Stored items
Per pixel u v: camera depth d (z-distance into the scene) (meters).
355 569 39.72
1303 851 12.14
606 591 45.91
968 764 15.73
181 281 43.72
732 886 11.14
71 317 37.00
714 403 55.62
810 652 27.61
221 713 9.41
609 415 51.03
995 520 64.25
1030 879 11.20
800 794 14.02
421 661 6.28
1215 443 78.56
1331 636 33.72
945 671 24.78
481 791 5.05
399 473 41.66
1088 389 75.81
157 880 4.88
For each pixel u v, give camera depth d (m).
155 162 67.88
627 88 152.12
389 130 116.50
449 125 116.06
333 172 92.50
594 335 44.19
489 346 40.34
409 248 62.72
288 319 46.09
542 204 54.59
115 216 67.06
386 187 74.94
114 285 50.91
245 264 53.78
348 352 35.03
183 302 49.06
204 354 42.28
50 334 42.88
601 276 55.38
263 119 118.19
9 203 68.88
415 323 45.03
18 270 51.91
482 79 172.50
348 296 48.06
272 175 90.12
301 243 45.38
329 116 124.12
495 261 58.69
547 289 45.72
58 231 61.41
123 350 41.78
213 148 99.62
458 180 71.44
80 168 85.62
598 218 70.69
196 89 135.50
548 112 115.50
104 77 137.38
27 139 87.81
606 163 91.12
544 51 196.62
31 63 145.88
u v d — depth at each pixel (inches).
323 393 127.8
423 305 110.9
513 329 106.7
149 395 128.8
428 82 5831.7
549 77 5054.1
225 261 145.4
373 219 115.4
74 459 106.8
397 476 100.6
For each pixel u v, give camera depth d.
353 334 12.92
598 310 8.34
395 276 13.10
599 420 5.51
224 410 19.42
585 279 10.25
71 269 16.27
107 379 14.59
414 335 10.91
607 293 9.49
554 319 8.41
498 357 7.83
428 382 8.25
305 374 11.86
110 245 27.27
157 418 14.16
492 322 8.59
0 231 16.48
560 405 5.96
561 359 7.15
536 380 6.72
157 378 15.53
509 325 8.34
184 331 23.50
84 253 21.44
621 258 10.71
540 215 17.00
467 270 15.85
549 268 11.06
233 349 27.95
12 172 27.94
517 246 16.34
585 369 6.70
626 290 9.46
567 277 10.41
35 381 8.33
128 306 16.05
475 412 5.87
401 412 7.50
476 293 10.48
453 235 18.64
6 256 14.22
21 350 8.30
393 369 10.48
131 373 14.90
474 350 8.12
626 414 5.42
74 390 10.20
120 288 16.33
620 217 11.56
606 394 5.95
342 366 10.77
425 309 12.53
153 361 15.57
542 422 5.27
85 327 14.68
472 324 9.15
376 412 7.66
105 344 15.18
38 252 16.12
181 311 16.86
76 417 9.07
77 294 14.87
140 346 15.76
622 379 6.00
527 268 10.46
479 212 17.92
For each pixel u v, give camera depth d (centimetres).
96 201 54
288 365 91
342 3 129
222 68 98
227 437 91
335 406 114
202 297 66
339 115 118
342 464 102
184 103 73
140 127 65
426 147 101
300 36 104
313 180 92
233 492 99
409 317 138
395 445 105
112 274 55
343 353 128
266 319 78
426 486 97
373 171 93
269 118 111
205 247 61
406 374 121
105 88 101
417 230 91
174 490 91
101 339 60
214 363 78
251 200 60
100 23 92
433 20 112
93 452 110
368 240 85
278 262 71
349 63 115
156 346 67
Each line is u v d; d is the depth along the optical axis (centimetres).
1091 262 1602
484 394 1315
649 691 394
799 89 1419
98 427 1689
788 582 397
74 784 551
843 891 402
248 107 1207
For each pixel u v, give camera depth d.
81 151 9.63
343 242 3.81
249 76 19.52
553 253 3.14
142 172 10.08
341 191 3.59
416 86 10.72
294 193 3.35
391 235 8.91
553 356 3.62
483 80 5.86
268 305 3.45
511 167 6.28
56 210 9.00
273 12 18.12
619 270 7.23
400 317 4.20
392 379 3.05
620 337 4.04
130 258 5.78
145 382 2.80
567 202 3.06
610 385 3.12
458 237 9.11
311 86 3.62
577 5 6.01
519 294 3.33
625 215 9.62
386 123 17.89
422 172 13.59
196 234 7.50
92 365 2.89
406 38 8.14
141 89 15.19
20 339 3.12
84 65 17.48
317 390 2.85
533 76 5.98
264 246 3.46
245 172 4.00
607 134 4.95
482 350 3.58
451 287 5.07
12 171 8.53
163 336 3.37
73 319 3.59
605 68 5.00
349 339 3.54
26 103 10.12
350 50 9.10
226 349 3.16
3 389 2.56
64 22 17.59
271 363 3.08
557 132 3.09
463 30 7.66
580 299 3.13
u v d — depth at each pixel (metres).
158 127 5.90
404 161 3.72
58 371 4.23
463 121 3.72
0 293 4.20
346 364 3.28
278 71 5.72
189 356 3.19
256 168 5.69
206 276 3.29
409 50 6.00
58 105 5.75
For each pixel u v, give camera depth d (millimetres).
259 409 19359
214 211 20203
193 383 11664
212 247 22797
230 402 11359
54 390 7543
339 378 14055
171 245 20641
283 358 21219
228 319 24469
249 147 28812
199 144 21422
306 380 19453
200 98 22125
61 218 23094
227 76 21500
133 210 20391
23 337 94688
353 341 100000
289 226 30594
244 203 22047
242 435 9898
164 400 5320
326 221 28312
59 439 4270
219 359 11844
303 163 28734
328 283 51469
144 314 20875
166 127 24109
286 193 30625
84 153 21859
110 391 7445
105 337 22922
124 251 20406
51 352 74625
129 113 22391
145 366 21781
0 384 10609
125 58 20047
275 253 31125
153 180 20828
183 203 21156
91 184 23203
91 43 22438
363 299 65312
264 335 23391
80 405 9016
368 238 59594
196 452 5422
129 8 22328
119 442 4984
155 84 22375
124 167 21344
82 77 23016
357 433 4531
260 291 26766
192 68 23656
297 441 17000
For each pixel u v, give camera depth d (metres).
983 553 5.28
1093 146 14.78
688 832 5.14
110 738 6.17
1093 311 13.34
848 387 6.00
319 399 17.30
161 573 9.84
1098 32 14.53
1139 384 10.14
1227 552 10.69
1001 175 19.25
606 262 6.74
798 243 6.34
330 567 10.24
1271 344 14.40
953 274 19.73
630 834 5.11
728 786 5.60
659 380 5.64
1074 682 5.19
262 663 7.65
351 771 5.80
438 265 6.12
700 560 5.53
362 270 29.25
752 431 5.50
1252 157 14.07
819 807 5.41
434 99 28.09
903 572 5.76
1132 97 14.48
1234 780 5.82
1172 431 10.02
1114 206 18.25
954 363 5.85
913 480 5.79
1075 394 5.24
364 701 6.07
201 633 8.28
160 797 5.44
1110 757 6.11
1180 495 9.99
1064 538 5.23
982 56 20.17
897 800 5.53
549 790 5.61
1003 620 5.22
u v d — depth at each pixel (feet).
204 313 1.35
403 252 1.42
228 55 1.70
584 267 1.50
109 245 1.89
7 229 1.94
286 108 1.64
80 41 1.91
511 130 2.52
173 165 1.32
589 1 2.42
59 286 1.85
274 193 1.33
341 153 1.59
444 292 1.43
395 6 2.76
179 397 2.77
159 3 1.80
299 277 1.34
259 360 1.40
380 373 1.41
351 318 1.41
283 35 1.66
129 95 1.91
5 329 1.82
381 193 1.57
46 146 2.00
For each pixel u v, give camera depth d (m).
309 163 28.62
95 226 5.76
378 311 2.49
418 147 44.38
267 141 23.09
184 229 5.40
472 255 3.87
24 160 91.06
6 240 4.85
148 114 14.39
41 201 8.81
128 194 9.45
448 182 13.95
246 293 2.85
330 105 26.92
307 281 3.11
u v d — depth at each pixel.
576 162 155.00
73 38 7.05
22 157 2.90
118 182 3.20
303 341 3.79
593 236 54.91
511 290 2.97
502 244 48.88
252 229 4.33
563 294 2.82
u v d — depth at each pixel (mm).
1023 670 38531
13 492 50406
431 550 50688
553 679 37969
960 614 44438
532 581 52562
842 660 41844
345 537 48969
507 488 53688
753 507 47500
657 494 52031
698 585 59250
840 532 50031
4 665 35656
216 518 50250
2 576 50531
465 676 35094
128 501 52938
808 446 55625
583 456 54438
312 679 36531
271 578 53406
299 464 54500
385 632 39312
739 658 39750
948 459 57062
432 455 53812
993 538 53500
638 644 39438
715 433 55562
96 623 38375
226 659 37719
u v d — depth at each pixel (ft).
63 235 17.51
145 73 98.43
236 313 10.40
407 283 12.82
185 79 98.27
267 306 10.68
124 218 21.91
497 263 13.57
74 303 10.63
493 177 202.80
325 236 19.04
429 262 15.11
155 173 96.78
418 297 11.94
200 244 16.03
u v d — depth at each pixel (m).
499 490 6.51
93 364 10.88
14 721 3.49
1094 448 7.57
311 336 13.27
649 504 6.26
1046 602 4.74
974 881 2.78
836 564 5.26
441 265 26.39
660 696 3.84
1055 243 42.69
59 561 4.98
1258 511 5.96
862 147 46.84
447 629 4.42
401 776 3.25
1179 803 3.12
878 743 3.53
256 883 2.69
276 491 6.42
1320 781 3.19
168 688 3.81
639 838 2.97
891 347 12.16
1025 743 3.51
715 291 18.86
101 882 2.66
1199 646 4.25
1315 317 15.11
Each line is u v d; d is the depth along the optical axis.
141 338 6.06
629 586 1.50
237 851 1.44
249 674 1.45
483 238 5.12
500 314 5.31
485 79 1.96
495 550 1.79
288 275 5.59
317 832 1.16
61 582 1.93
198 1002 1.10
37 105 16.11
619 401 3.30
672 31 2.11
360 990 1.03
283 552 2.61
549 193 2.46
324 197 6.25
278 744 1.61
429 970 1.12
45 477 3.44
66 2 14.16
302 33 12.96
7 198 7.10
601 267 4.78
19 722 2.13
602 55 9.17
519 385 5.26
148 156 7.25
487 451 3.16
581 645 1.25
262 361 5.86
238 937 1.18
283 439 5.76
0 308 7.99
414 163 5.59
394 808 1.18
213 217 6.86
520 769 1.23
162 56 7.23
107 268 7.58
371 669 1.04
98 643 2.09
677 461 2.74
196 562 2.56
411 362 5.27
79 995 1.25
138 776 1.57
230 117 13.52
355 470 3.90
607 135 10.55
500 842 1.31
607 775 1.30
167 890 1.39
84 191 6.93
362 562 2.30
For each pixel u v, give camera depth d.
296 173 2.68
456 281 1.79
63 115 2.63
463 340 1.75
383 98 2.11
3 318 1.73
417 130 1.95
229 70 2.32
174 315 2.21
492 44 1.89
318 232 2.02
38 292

*Prompt*. Return, with no change at all, every line in the entries above from the line containing "2 576 50531" through the line containing "418 297 11.94".

*Answer space*.
2 576 50531
465 676 35094
128 501 52938
808 446 55625
583 456 54438
312 679 36531
271 578 53406
299 464 54500
385 632 39312
739 658 39750
948 459 57062
432 455 53812
993 538 53500
638 644 39438
715 433 55562
96 623 38375
226 659 37719
u v d — depth at each pixel (ft).
63 235 17.51
145 73 98.43
236 313 10.40
407 283 12.82
185 79 98.27
267 306 10.68
124 218 21.91
497 263 13.57
74 303 10.63
493 177 202.80
325 236 19.04
429 262 15.11
155 173 96.78
418 297 11.94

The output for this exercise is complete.